Doktor Gustave Geley porzucił praktykę lekarską, by zająć się badaniem zjawisk z pogranicza. Szczególnie interesował go mediumizm fizyczny – i to on właśnie sprawił, że przybył nad Wisłę…
W 1918 r., dzięki mecenatowi bogatego handlowca Jeana Meyera, w Paryżu powstał Międzynarodowy Instytut Metapsychiczny, którego celem było naukowe badanie zjawisk mediumicznych.
Pierwszym jego dyrektorem został dr Gustave Geley – urodzony w 1868 r. w Montceau-les-Mines, absolwent Uniwersytetu w Lyonie. Studiom nad zjawiskami z pogranicza oddawał się przez blisko 30 lat. Wierzył, że pewnego dnia metapsychika (parapsychologia) zostanie uznana za pełnoprawną naukę i dążenie do tego celu uważał za swą misję.
Było coś niezwykłego w wyglądzie dr. Geleya.

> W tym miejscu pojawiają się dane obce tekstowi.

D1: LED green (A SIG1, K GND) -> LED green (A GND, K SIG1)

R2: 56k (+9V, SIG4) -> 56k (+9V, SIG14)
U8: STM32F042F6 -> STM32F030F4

Współcześni zwracali uwagę na jego oczy – duże, ponure, błyszczące. Wzrok miał nieco posępny i zachmurzony, zarazem jednak fascynujący i przenikliwy. Czasami na poważnej twarzy ukazywał się uśmiech. Dziennikarz Paul Heuze, który kilka lat po utworzeniu instytutu spotkał się z Geleyem, zapamiętał właśnie to spojrzenie, a także czysty głos doktora oraz jego zdecydowany sposób wyrażania myśli.
Geleya najbardziej interesowały zjawiska mediumizmu fizycznego, a konkretnie ektoplazma – tajemnicza substancja wydobywająca się niekiedy z ciała medium. Mając na uwadze liczne oszustwa, a także rzadkość tego fenomenu, wielu zaprzeczało jego istnieniu.